Create fixture users and a dedicated test calendar, tag every event with a run ID, and verify the final event count, time zone, attendee, owner, and cleanup result. The test should fail if the agent claims success but no event exists, or if a retry creates duplicate events.
What evidence should a side-effect test store?
Store run ID, call ID, agent version, fixture IDs, allowed tools, tool request/response summaries, final state query, assertion results, and cleanup status. Redact sensitive fields, but keep enough structure for an engineer to reproduce the failure.
How do I test tool calls when a vendor cannot see my internal traces?
Emit a redacted evidence envelope after the run. It can include tool names, statuses, fixture record IDs, idempotency keys, final counts, and cleanup status without exposing raw database rows or private customer data.
Which side-effect tests should block a pull request?
Block on critical account, payment, booking, compliance, support-ticket, CRM, and handoff workflows where a bad write would affect a customer. Keep expensive phone-path and live-provider checks scheduled unless the change touches that exact path.
What is the most common sandbox testing mistake?

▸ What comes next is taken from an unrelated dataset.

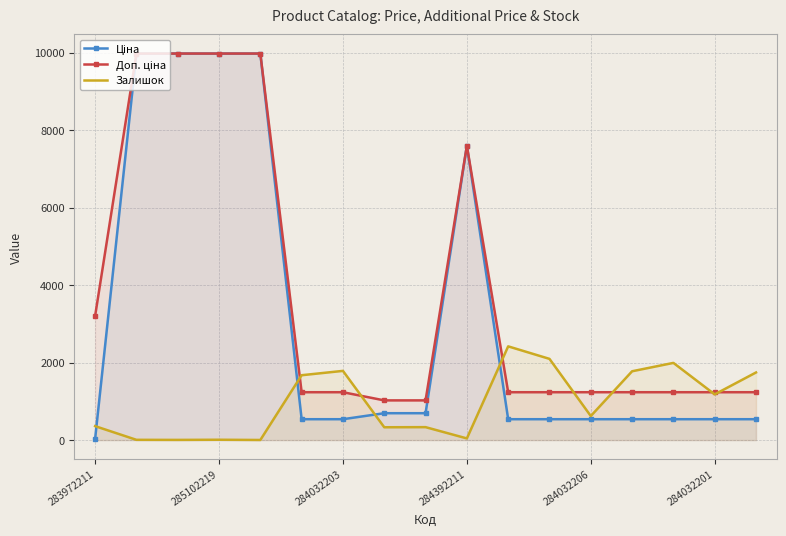

What is the maximum value shown in the chart?

9975.0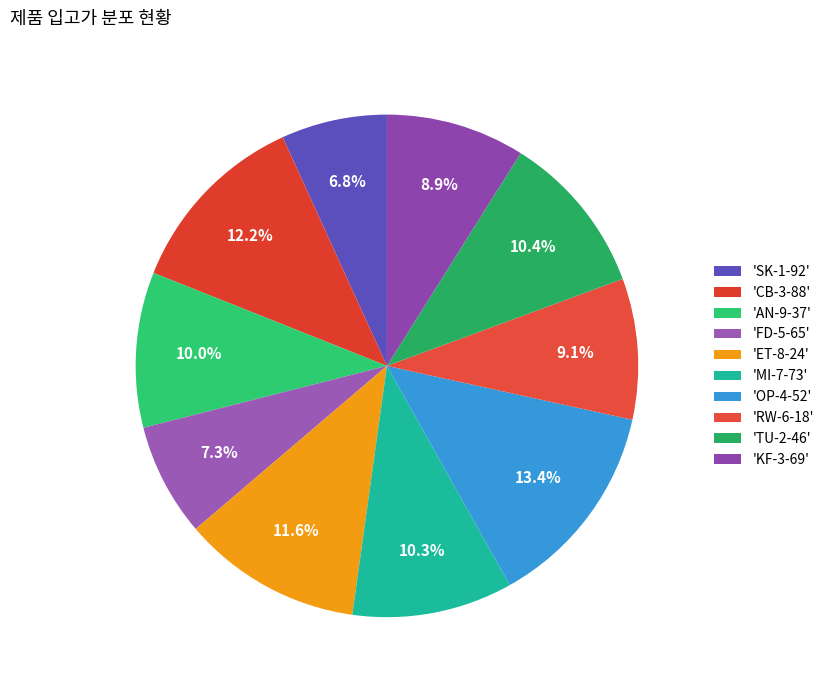

How many segments does this pie chart have?

10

The most common mistake is treating transcript success as workflow success. A voice agent can say the right thing while writing the wrong record, skipping the write, creating duplicates, or leaving fixture data behind.
How should sandbox tests clean up after failures?
Cleanup should run after both pass and fail, then verify the final state with a post-cleanup query. The run should remain failed if cleanup cannot prove that fixture data was removed or safely isolated.